▶ [Work instruction A]:
From the note at the end of the PDO insert discussion, list every SQL query type it names.
▶ [Work instruction B]:
Pick up the PDO insert discussion after its last sentence and keep writing it.

▶ [Document passage]:
• • • • •
Sameer Zahid
Sameer Zahid

Reputation: 583

Using Php PDO Insert statement

Someone told me that when you are working with PDO, you cannot use "INSERT INTO .... SET" to insert data into database, because it will not work on databases other than MySQL. I'm not sure what exactly he means, maybe he means I should use the other method of inserting like,

INSERT INTO table (column1, column2) VALUES (?, ?)

I tried searching on the internet for this, but I couldn't find anything. Please let me know about this.

Thank you.

Upvotes: 3

Views: 468

Answers (4)

Mike Brant
Mike Brant

Reputation: 71422

The INSERT INTO ... SET syntax is not part of the ANSI SQL standard and therefore is not supported as widely across different RDBMS implementations. If you are designing your application such that it is tightly coupled to MySQL, using this syntax would be OK. If you are trying to design such that your application is not tightly coupled with the RDBMS implementation, then you should use the more standard INSERT INTO table (columns) VALUES (values) syntax.

Upvotes: 0

anon
anon

Reputation:

As stated in this the only metioned difference, b/n mysql driver and others is stated below. Suppose this is the a simple, query:

<?php
$stmt = $db->query('SELECT * FROM table');
$row_count = $stmt->rowCount();
echo $row_count.' rows selected';

Now, let's read how the documentation states how/why that query can return count of affected_rows only when the mysql driver

NOTE: Though the documentation says this method is only for returning affected rows from UPDATE, INSERT, DELETE queries, with the PDO_MYSQL driver (and this driver only) you can get the row count for SELECT queries. Keep this in mind when writing code for multiple databases.
• • • • •
▶ [Material supplied]:
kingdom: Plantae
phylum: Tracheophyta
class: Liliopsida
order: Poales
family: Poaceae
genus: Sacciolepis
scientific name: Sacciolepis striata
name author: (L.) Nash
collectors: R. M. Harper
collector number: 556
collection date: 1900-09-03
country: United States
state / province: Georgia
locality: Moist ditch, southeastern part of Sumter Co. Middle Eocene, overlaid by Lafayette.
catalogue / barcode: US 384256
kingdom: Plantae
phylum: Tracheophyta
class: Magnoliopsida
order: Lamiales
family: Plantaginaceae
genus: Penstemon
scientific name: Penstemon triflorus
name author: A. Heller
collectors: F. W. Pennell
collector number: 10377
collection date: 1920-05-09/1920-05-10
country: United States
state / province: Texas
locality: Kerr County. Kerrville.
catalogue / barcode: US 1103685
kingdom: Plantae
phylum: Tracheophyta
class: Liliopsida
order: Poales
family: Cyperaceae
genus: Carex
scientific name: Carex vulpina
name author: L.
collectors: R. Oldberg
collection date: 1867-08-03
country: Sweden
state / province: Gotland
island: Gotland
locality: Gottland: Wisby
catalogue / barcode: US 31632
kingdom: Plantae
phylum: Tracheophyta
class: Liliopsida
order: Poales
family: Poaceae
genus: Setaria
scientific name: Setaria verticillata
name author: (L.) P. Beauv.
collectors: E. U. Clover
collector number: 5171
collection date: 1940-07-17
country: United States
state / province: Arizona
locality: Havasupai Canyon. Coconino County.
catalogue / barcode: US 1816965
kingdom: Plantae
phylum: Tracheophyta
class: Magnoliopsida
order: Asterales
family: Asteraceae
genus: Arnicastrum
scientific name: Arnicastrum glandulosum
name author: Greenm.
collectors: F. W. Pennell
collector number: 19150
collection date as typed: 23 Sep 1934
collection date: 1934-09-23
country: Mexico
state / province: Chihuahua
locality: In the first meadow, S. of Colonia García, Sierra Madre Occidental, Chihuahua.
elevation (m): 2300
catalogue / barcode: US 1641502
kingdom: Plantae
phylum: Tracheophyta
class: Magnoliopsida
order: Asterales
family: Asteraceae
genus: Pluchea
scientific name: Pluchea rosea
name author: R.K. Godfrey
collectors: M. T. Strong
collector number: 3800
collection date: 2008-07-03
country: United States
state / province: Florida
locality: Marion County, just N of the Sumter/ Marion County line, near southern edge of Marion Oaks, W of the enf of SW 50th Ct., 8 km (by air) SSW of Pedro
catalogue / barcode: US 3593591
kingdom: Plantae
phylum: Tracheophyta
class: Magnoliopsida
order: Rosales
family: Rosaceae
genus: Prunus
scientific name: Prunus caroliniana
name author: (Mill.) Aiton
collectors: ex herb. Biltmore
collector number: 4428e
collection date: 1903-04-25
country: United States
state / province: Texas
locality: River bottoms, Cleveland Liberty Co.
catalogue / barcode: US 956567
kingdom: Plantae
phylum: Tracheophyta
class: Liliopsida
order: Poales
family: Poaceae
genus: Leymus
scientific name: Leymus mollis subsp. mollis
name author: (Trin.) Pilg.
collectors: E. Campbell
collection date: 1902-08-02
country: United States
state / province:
• • • • •
▶ [Answer area A]:
UPDATE, INSERT, DELETE, SELECT

▶ [Answer area B]:
This is because MySQL's protocol is one of the very few that give this information to the client for SELECT statements. Most other database vendors don't bother divulging this information to the client as it would incur more overhead in their implementations.

So, there is that little difference, as far as I know.

Upvotes: 0

vonUbisch
vonUbisch

Reputation: 1469

You should use the INSERT INTO table (column1, column2) VALUES (?, ?) statement instead of the INSERT INTO table SET column1=? statement, because that's the correct syntax for SQL based database languages. Although MySQL accepts it, others may not.

Upvotes: 1

Erik Nedwidek
Erik Nedwidek

Reputation: 6184

Positional parameters in PHP PDO is just fine. The other option is named parameters. If I remember correctly from what I've seen in the PDO C code, it is PHP and not the DBM that does the replacements.